%%

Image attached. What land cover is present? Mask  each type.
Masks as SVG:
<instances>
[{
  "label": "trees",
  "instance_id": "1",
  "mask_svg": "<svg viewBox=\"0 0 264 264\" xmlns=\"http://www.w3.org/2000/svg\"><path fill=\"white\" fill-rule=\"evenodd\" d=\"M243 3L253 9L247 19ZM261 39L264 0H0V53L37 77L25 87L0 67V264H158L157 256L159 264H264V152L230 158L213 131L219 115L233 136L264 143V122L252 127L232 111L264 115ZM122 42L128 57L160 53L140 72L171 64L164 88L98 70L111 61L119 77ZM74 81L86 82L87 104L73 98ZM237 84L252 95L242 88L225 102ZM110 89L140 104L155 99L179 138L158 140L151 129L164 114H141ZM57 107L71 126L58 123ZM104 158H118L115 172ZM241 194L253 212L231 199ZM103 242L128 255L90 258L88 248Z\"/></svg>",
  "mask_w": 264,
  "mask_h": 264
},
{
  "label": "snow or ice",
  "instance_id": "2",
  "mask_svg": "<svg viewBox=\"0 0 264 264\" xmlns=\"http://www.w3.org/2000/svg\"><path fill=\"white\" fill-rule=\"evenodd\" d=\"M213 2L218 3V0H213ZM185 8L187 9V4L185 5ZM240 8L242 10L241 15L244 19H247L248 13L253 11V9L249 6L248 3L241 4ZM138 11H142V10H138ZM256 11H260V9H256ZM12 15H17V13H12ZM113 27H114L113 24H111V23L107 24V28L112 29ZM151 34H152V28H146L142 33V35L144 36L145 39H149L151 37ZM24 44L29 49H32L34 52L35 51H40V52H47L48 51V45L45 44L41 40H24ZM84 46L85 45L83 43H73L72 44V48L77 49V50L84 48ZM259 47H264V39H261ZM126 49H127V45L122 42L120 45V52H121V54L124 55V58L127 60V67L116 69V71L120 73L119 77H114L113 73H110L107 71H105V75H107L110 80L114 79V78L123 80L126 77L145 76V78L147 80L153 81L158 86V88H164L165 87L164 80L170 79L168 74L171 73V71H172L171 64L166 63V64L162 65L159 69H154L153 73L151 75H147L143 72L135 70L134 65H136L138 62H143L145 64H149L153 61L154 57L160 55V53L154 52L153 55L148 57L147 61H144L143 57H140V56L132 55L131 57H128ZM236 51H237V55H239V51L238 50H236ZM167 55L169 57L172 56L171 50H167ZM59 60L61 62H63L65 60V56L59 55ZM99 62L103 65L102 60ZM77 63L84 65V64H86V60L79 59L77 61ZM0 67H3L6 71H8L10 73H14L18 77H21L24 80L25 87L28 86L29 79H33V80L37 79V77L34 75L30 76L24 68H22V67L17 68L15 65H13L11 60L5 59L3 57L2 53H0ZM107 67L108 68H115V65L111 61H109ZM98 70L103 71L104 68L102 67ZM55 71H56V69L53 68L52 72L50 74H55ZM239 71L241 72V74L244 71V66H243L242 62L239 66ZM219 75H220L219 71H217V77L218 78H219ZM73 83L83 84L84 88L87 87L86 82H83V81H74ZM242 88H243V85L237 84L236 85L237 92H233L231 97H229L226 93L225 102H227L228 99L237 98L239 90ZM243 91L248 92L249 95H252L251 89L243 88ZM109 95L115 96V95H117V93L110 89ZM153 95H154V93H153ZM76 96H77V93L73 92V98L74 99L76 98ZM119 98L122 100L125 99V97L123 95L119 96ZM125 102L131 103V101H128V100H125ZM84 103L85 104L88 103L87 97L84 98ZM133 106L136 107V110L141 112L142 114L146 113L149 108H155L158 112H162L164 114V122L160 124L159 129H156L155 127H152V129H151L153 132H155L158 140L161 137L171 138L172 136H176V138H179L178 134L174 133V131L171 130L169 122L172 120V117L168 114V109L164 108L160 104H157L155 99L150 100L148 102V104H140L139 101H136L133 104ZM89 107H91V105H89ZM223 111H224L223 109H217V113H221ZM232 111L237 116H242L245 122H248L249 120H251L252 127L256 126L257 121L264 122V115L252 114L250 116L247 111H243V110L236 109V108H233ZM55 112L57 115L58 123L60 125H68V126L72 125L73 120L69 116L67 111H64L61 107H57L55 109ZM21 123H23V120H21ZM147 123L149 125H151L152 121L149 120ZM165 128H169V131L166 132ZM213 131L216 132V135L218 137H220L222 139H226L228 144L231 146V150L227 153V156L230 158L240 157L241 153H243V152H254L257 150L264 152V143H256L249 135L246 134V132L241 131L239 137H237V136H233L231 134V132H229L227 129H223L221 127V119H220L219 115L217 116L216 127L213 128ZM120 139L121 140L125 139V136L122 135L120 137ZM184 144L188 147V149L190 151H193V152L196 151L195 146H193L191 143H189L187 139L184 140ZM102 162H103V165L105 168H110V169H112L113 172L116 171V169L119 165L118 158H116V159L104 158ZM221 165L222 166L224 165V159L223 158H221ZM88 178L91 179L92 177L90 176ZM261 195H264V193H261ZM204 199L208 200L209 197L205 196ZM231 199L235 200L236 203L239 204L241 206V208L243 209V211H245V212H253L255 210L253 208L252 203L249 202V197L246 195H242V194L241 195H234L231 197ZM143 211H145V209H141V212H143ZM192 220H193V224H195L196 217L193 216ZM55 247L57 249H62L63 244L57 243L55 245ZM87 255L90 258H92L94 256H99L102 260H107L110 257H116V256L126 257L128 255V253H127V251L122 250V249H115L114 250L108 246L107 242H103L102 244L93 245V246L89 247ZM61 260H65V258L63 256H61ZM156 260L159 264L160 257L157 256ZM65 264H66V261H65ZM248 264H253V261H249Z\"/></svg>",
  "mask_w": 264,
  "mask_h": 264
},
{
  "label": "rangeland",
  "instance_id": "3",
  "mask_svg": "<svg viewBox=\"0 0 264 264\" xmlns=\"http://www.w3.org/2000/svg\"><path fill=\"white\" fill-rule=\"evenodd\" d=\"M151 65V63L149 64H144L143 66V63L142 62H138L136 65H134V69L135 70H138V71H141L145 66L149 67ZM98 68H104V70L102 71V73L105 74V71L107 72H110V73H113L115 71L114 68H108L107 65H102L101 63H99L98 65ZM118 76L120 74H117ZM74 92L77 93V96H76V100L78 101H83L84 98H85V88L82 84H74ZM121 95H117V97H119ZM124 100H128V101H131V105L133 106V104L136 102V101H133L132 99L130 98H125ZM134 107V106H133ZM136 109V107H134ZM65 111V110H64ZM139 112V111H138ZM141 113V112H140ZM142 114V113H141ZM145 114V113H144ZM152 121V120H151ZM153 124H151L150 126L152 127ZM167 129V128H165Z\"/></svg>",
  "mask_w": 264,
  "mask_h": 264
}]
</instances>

%%

## DIRECTIVE
Make an exact copy of every line in the data.

## FINISHED ANSWER
Image attached. What land cover is present? Mask  each type.
Masks as SVG:
<instances>
[{
  "label": "trees",
  "instance_id": "1",
  "mask_svg": "<svg viewBox=\"0 0 264 264\" xmlns=\"http://www.w3.org/2000/svg\"><path fill=\"white\" fill-rule=\"evenodd\" d=\"M243 3L253 9L247 19ZM261 39L264 0H0V53L37 77L25 87L0 67V264H158L157 256L159 264H264V152L230 158L213 131L219 115L233 136L264 143V122L252 127L232 111L264 115ZM122 42L128 57L160 53L140 72L171 64L164 88L98 70L111 61L119 77ZM74 81L86 82L87 104L73 98ZM237 84L252 95L242 88L225 102ZM110 89L140 104L155 99L179 138L158 140L151 129L164 114H141ZM57 107L71 126L58 123ZM104 158H118L115 172ZM241 194L253 212L231 199ZM103 242L128 255L90 258L88 248Z\"/></svg>",
  "mask_w": 264,
  "mask_h": 264
},
{
  "label": "snow or ice",
  "instance_id": "2",
  "mask_svg": "<svg viewBox=\"0 0 264 264\" xmlns=\"http://www.w3.org/2000/svg\"><path fill=\"white\" fill-rule=\"evenodd\" d=\"M213 2L218 3V0H213ZM185 8L187 9V4L185 5ZM240 8L242 10L241 15L244 19H247L248 13L253 11V9L249 6L248 3L241 4ZM138 11H142V10H138ZM256 11H260V9H256ZM12 15H17V13H12ZM113 27H114L113 24H111V23L107 24V28L112 29ZM151 34H152V28H146L142 33V35L144 36L145 39H149L151 37ZM24 44L29 49H32L34 52L35 51H40V52H47L48 51V45L45 44L41 40H24ZM84 46L85 45L83 43H73L72 44V48L77 49V50L84 48ZM259 47H264V39H261ZM126 49H127V45L122 42L120 45V52H121V54L124 55V58L127 60V67L116 69V71L120 73L119 77H114L113 73H110L107 71H105V75H107L110 80L114 79V78L123 80L126 77L145 76V78L147 80L153 81L158 86V88H164L165 87L164 80L170 79L168 74L171 73V71H172L171 64L166 63V64L162 65L159 69H154L153 73L151 75H147L143 72L135 70L134 65H136L138 62H143L145 64H149L153 61L154 57L160 55V53L154 52L153 55L148 57L147 61H144L143 57H140V56L132 55L131 57H128ZM236 51H237V55H239V51L238 50H236ZM167 55L169 57L172 56L171 50H167ZM59 60L61 62H63L65 60V56L59 55ZM99 62L103 65L102 60ZM77 63L84 65V64H86V60L79 59L77 61ZM0 67H3L6 71H8L10 73H14L18 77H21L24 80L25 87L28 86L29 79H33V80L37 79V77L34 75L30 76L24 68H22V67L17 68L15 65H13L11 60L5 59L3 57L2 53H0ZM107 67L108 68H115V65L111 61H109ZM98 70L103 71L104 68L102 67ZM55 71H56V69L53 68L52 72L50 74H55ZM239 71L241 72V74L244 71V66H243L242 62L239 66ZM219 75H220L219 71H217V77L218 78H219ZM73 83L83 84L84 88L87 87L86 82H83V81H74ZM242 88H243V85L237 84L236 85L237 92H233L231 97H229L226 93L225 102H227L228 99L237 98L239 90ZM243 91L248 92L249 95H252L251 89L243 88ZM109 95L115 96V95H117V93L110 89ZM153 95H154V93H153ZM76 96H77V93L73 92V98L74 99L76 98ZM119 98L122 100L125 99V97L123 95L119 96ZM125 102L131 103V101H128V100H125ZM84 103L85 104L88 103L87 97L84 98ZM133 106L136 107V110L141 112L142 114L146 113L149 108H155L158 112H162L164 114V122L160 124L159 129H156L155 127H152V129H151L153 132H155L158 140L161 137L171 138L172 136H176V138H179L178 134L174 133V131L171 130L169 122L172 120V117L168 114V109L164 108L160 104H157L155 99L150 100L148 102V104H140L139 101H136L133 104ZM89 107H91V105H89ZM223 111H224L223 109H217V113H221ZM232 111L237 116H242L245 122H248L249 120H251L252 127L256 126L257 121L264 122V115L252 114L250 116L247 111H243V110L236 109V108H233ZM55 112L57 115L58 123L60 125H68V126L72 125L73 120L69 116L67 111H64L61 107H57L55 109ZM21 123H23V120H21ZM147 123L149 125H151L152 121L149 120ZM165 128H169V131L166 132ZM213 131L216 132V135L218 137H220L222 139H226L228 144L231 146V150L227 153V156L230 158L240 157L241 153H243V152H254L257 150L264 152V143H256L249 135L246 134V132L241 131L239 137H237V136H233L231 134V132H229L227 129H223L221 127V119H220L219 115L217 116L216 127L213 128ZM120 139L121 140L125 139V136L122 135L120 137ZM184 144L188 147V149L190 151H193V152L196 151L195 146H193L191 143H189L187 139L184 140ZM102 162H103V165L105 168H110V169H112L113 172L116 171V169L119 165L118 158H116V159L104 158ZM221 165L222 166L224 165V159L223 158H221ZM88 178L91 179L92 177L90 176ZM261 195H264V193H261ZM204 199L208 200L209 197L205 196ZM231 199L235 200L236 203L239 204L241 206V208L243 209V211H245V212H253L255 210L253 208L252 203L249 202V197L246 195H242V194L241 195H234L231 197ZM143 211H145V209H141V212H143ZM192 220H193V224H195L196 217L193 216ZM55 247L57 249H62L63 244L57 243L55 245ZM87 255L90 258H92L94 256H99L102 260H107L110 257H116V256L126 257L128 255V253H127V251L122 250V249H115L114 250L108 246L107 242H103L102 244L93 245V246L89 247ZM61 260H65V258L63 256H61ZM156 260L159 264L160 257L157 256ZM65 264H66V261H65ZM248 264H253V261H249Z\"/></svg>",
  "mask_w": 264,
  "mask_h": 264
},
{
  "label": "rangeland",
  "instance_id": "3",
  "mask_svg": "<svg viewBox=\"0 0 264 264\" xmlns=\"http://www.w3.org/2000/svg\"><path fill=\"white\" fill-rule=\"evenodd\" d=\"M151 65V63L149 64H144L143 66V63L142 62H138L136 65H134V69L135 70H138V71H141L145 66L149 67ZM98 68H104V70L102 71V73L105 74V71L107 72H110V73H113L115 71L114 68H108L107 65H102L101 63H99L98 65ZM118 76L120 74H117ZM74 92L77 93V96H76V100L78 101H83L84 98H85V88L82 84H74ZM121 95H117V97H119ZM124 100H128V101H131V105L133 106V104L136 102V101H133L132 99L130 98H125ZM134 107V106H133ZM136 109V107H134ZM65 111V110H64ZM139 112V111H138ZM141 113V112H140ZM142 114V113H141ZM145 114V113H144ZM152 121V120H151ZM153 124H151L150 126L152 127ZM167 129V128H165Z\"/></svg>",
  "mask_w": 264,
  "mask_h": 264
}]
</instances>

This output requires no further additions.